Activity – Take the data below and extract the lines from the one with "mug: none [787,625,829,665]" to the one with "magazine: none [656,990,1116,1284]", inclusive, exactly as written.

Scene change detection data

====

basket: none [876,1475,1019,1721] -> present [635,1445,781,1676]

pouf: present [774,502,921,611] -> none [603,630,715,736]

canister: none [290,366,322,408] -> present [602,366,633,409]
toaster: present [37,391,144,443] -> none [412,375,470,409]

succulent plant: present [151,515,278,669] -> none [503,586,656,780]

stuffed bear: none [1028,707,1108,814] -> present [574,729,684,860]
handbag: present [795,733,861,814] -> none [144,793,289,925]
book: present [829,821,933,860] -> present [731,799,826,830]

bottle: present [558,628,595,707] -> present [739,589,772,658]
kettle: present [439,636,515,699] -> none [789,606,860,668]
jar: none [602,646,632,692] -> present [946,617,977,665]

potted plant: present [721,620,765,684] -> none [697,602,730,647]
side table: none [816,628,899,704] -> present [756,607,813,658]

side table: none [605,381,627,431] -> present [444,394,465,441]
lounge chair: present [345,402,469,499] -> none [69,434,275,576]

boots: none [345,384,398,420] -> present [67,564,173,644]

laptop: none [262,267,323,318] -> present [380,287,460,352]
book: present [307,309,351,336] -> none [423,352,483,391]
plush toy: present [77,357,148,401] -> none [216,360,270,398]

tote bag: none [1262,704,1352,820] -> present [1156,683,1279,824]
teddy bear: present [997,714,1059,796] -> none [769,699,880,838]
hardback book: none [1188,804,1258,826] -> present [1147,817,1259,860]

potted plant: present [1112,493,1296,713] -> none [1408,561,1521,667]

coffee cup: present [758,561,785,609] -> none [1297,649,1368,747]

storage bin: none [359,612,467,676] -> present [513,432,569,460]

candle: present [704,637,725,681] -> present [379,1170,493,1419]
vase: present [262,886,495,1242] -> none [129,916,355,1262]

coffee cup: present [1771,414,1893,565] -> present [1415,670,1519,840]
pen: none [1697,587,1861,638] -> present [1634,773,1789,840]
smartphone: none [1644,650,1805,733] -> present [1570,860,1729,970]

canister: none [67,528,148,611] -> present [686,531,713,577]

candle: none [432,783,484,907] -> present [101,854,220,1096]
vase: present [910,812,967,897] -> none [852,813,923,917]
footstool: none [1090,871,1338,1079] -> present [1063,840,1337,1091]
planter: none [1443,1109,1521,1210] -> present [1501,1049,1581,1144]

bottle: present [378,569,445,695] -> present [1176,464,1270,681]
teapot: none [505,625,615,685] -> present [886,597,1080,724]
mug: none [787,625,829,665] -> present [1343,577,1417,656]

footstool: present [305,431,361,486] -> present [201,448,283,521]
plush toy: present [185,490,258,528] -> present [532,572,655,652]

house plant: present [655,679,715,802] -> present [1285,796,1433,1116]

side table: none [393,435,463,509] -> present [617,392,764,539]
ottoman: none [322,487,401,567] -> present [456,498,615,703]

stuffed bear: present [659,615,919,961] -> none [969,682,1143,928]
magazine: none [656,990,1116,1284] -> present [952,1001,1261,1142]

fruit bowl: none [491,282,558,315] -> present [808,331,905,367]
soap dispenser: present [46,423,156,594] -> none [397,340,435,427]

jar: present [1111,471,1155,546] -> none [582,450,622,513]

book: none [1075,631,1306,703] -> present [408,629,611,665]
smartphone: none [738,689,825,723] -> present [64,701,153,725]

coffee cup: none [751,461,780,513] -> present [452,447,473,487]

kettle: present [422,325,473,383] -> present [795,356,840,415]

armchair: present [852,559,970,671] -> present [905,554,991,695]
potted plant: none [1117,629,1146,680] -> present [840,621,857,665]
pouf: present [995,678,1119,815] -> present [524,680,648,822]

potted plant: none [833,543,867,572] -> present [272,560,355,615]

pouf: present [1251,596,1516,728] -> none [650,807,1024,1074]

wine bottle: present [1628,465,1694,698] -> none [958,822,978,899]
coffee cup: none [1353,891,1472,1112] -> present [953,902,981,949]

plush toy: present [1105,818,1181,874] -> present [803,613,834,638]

====

Answer to this problem –
mug: none [787,625,829,665] -> present [1343,577,1417,656]

footstool: present [305,431,361,486] -> present [201,448,283,521]
plush toy: present [185,490,258,528] -> present [532,572,655,652]

house plant: present [655,679,715,802] -> present [1285,796,1433,1116]

side table: none [393,435,463,509] -> present [617,392,764,539]
ottoman: none [322,487,401,567] -> present [456,498,615,703]

stuffed bear: present [659,615,919,961] -> none [969,682,1143,928]
magazine: none [656,990,1116,1284] -> present [952,1001,1261,1142]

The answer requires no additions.